Action item: Output each record in full, exactly as it stands.

# # #

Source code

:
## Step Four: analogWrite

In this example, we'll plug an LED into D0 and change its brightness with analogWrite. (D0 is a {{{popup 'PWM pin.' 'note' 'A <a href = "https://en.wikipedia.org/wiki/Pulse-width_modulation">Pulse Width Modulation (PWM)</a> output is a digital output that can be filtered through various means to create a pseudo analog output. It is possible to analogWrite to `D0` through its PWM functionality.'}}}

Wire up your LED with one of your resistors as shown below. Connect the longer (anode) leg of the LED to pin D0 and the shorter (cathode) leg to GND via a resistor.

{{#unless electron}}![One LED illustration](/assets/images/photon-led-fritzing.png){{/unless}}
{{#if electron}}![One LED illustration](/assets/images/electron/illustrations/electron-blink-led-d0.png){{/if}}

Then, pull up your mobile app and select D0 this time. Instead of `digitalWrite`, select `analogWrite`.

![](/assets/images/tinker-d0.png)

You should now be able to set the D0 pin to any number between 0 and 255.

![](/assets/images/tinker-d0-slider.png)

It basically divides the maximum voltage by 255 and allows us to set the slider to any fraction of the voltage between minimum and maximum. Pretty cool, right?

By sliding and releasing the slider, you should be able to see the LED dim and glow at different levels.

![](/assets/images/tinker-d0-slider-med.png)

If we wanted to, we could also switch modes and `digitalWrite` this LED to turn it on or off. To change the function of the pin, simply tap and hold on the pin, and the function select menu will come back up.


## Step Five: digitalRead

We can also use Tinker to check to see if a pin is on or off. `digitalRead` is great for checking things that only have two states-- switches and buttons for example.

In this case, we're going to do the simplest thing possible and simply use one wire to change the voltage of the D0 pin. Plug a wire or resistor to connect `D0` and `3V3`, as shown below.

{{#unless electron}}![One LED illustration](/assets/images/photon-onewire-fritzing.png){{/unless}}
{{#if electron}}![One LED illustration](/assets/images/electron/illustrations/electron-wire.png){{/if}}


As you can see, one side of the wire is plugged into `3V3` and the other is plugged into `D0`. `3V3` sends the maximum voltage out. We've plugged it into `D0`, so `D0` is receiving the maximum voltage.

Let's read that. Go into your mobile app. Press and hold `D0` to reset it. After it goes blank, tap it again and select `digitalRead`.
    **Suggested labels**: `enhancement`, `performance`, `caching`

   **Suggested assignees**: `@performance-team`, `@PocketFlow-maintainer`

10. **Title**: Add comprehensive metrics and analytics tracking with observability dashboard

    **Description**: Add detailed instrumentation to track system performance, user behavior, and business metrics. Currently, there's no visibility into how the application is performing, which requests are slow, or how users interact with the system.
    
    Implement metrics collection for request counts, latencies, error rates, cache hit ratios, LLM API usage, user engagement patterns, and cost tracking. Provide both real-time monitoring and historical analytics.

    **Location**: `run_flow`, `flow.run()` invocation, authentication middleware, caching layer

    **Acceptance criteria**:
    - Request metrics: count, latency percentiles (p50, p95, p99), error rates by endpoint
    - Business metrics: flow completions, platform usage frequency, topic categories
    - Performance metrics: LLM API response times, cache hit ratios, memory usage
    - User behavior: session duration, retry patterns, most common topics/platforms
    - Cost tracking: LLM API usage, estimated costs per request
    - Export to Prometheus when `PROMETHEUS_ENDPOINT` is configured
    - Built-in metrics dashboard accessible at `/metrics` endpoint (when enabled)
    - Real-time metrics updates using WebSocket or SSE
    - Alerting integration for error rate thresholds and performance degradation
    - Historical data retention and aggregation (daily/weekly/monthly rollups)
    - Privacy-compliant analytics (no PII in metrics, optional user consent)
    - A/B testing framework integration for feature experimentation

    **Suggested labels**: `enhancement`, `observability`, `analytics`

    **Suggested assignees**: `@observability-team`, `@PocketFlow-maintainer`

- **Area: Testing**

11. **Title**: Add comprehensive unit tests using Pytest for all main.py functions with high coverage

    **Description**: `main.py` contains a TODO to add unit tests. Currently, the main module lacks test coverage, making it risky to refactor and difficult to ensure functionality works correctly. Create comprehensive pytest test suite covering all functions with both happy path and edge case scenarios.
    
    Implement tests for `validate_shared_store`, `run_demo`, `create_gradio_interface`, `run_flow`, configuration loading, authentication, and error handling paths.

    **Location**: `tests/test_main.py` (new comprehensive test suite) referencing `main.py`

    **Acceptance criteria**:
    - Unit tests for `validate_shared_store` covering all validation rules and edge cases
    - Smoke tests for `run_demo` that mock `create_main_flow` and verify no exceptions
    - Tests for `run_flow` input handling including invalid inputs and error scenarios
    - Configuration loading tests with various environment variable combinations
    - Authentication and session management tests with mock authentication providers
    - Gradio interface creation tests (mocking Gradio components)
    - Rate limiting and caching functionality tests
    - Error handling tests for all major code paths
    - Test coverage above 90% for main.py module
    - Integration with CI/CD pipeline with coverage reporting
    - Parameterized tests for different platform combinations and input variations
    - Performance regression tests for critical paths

# # #

Output for this task:
Source code

:
## Step Four: analogWrite

In this example, we'll plug an LED into D0 and change its brightness with analogWrite. (D0 is a {{{popup 'PWM pin.' 'note' 'A <a href = "https://en.wikipedia.org/wiki/Pulse-width_modulation">Pulse Width Modulation (PWM)</a> output is a digital output that can be filtered through various means to create a pseudo analog output. It is possible to analogWrite to `D0` through its PWM functionality.'}}}

Wire up your LED with one of your resistors as shown below. Connect the longer (anode) leg of the LED to pin D0 and the shorter (cathode) leg to GND via a resistor.

{{#unless electron}}![One LED illustration](/assets/images/photon-led-fritzing.png){{/unless}}
{{#if electron}}![One LED illustration](/assets/images/electron/illustrations/electron-blink-led-d0.png){{/if}}

Then, pull up your mobile app and select D0 this time. Instead of `digitalWrite`, select `analogWrite`.

![](/assets/images/tinker-d0.png)

You should now be able to set the D0 pin to any number between 0 and 255.

![](/assets/images/tinker-d0-slider.png)

It basically divides the maximum voltage by 255 and allows us to set the slider to any fraction of the voltage between minimum and maximum. Pretty cool, right?

By sliding and releasing the slider, you should be able to see the LED dim and glow at different levels.

![](/assets/images/tinker-d0-slider-med.png)

If we wanted to, we could also switch modes and `digitalWrite` this LED to turn it on or off. To change the function of the pin, simply tap and hold on the pin, and the function select menu will come back up.


## Step Five: digitalRead

We can also use Tinker to check to see if a pin is on or off. `digitalRead` is great for checking things that only have two states-- switches and buttons for example.

In this case, we're going to do the simplest thing possible and simply use one wire to change the voltage of the D0 pin. Plug a wire or resistor to connect `D0` and `3V3`, as shown below.

{{#unless electron}}![One LED illustration](/assets/images/photon-onewire-fritzing.png){{/unless}}
{{#if electron}}![One LED illustration](/assets/images/electron/illustrations/electron-wire.png){{/if}}


As you can see, one side of the wire is plugged into `3V3` and the other is plugged into `D0`. `3V3` sends the maximum voltage out. We've plugged it into `D0`, so `D0` is receiving the maximum voltage.

Let's read that. Go into your mobile app. Press and hold `D0` to reset it. After it goes blank, tap it again and select `digitalRead`.
    **Suggested labels**: `enhancement`, `performance`, `caching`

   **Suggested assignees**: `@performance-team`, `@PocketFlow-maintainer`

10. **Title**: Add comprehensive metrics and analytics tracking with observability dashboard

    **Description**: Add detailed instrumentation to track system performance, user behavior, and business metrics. Currently, there's no visibility into how the application is performing, which requests are slow, or how users interact with the system.
    
    Implement metrics collection for request counts, latencies, error rates, cache hit ratios, LLM API usage, user engagement patterns, and cost tracking. Provide both real-time monitoring and historical analytics.

    **Location**: `run_flow`, `flow.run()` invocation, authentication middleware, caching layer

    **Acceptance criteria**:
    - Request metrics: count, latency percentiles (p50, p95, p99), error rates by endpoint
    - Business metrics: flow completions, platform usage frequency, topic categories
    - Performance metrics: LLM API response times, cache hit ratios, memory usage
    - User behavior: session duration, retry patterns, most common topics/platforms
    - Cost tracking: LLM API usage, estimated costs per request
    - Export to Prometheus when `PROMETHEUS_ENDPOINT` is configured
    - Built-in metrics dashboard accessible at `/metrics` endpoint (when enabled)
    - Real-time metrics updates using WebSocket or SSE
    - Alerting integration for error rate thresholds and performance degradation
    - Historical data retention and aggregation (daily/weekly/monthly rollups)
    - Privacy-compliant analytics (no PII in metrics, optional user consent)
    - A/B testing framework integration for feature experimentation

    **Suggested labels**: `enhancement`, `observability`, `analytics`

    **Suggested assignees**: `@observability-team`, `@PocketFlow-maintainer`

- **Area: Testing**

11. **Title**: Add comprehensive unit tests using Pytest for all main.py functions with high coverage

    **Description**: `main.py` contains a TODO to add unit tests. Currently, the main module lacks test coverage, making it risky to refactor and difficult to ensure functionality works correctly. Create comprehensive pytest test suite covering all functions with both happy path and edge case scenarios.
    
    Implement tests for `validate_shared_store`, `run_demo`, `create_gradio_interface`, `run_flow`, configuration loading, authentication, and error handling paths.

    **Location**: `tests/test_main.py` (new comprehensive test suite) referencing `main.py`

    **Acceptance criteria**:
    - Unit tests for `validate_shared_store` covering all validation rules and edge cases
    - Smoke tests for `run_demo` that mock `create_main_flow` and verify no exceptions
    - Tests for `run_flow` input handling including invalid inputs and error scenarios
    - Configuration loading tests with various environment variable combinations
    - Authentication and session management tests with mock authentication providers
    - Gradio interface creation tests (mocking Gradio components)
    - Rate limiting and caching functionality tests
    - Error handling tests for all major code paths
    - Test coverage above 90% for main.py module
    - Integration with CI/CD pipeline with coverage reporting
    - Parameterized tests for different platform combinations and input variations
    - Performance regression tests for critical paths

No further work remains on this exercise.